You don't need a wacky toolchain. All you need is a slightly old gcc, or a platform that not everybody has access to, like Mac OS. I periodically build on Mac OS and check for warnings, and there are always a few that creep in, like size_t printf formats. Do you really think Wine would be better off if it failed to build on Mac 90% of the time? Is printing a size_t with %d really so dangerous that it needs to break the build?
And I also feel pretty strongly that compiler warnings have some value, and we should pay attention to them. Right now we're plugging our ears and going "la la la la la I can't hear you", and that seems a bit careless. As Wine aims for higher and higher quality levels, eventually we will have to change our ways here.
That's absolutely not true. We are trying very hard to avoid warnings, I don't commit patches that add warnings, and many people are sending fixes when they find warnings on their platform.
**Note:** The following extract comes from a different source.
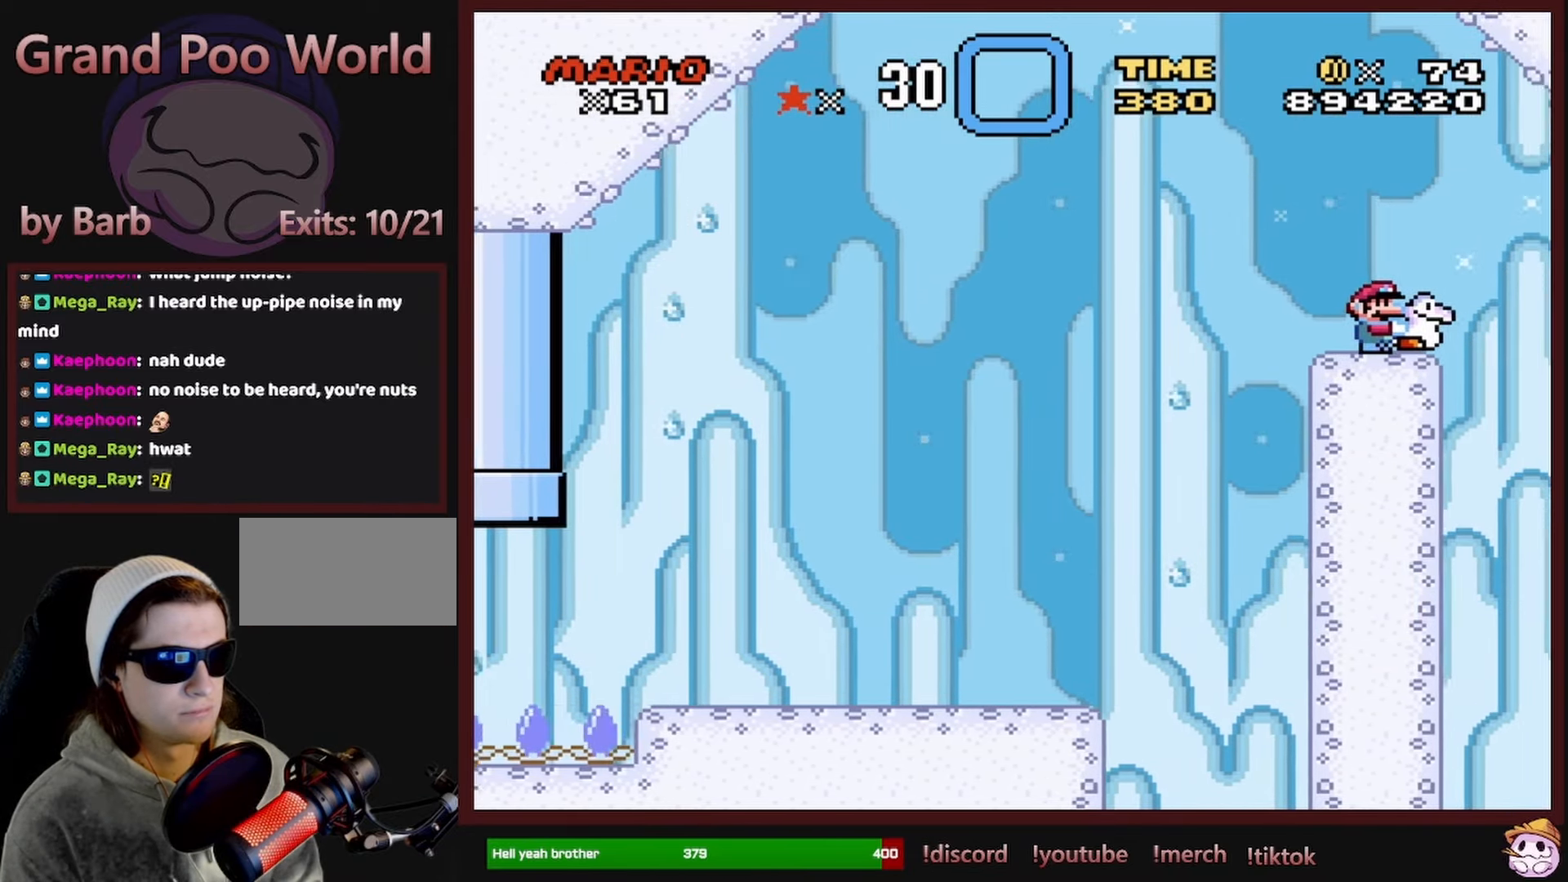
{"buttons": ["X"], "events": []}
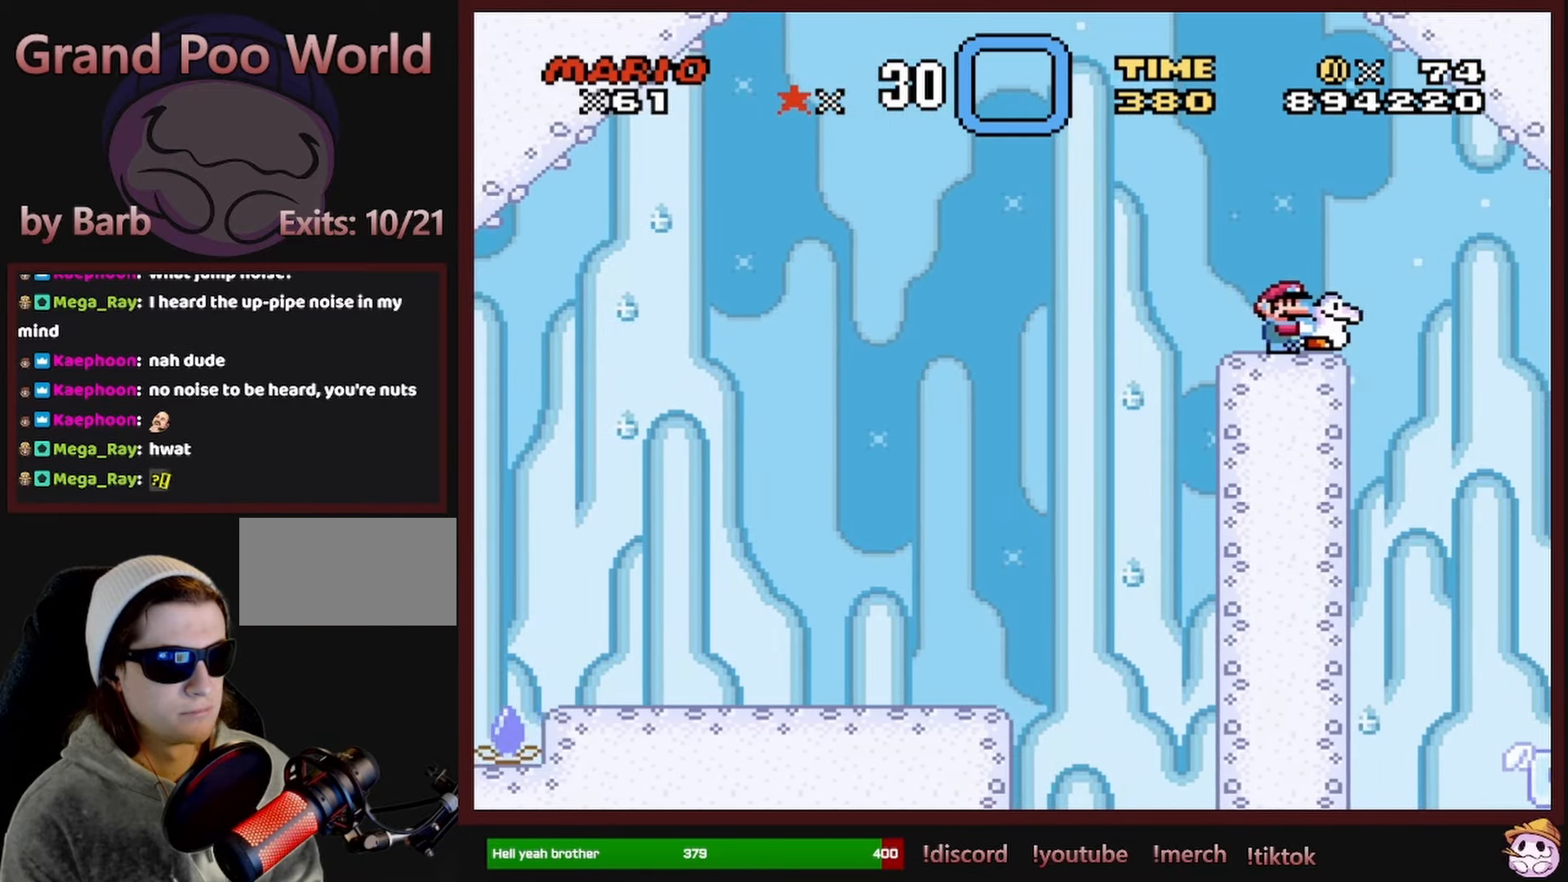
{"buttons": ["X"], "events": [[183, "DPAD_RIGHT", "down"], [200, "A", "down"], [266, "A", "up"], [433, "DPAD_RIGHT", "up"]]}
That doesn't mean they should break the build.
If we do it in the right way, it could end up increasing our code quality quite a bit without inconveniencing any users.
It wouldn't make any difference to code quality, since we are already warnings-free on most standard builds.
The right way is to slowly fix all the warnings -- like Andrew Talbot is doing -- and slowly encourage all wine developers to crank up their warning levels to the max. Once we've voluntarily cleared out nearly all the warnings, we can then have a flag day to clean out all the rest, and switch -Werror on. That will keep errors from creeping back in.
Everybody is free to build their tree with -Werror, but there's no way that it will become the default.
On Fri, Sep 19, 2008 at 04:35:45PM +0200, Alexandre Julliard wrote:
"Dan Kegel" dank@kegel.com writes:
Agreed, to an extent. A user who is trying to compile with a really whacky toolchain (say, a C compiler on an Amiga, a mainframe, or a wristwatch) should expect some errors, and we should not try to avoid those if they reflect real problems that need to be solved before wine can run properly.
You don't need a wacky toolchain. All you need is a slightly old gcc, or a platform that not everybody has access to, like Mac OS. I periodically
Or a newer gcc, or -O3, or -D_FORTIFY_SOURCE=2 (default in SUSE and Redhat) etc etc.
If someone wants -Werror, he can always set CFLAGS for himself ;)
Ciao, Marcus
OK, I just ran with -Wall -Werror, and got a grand total of four errors:
freetype.c:1051: warning: 'name.string_len' is used uninitialized in this function Looks bogus.
engine.c:2128: warning: 'str' may be used uninitialized in this function Bogus.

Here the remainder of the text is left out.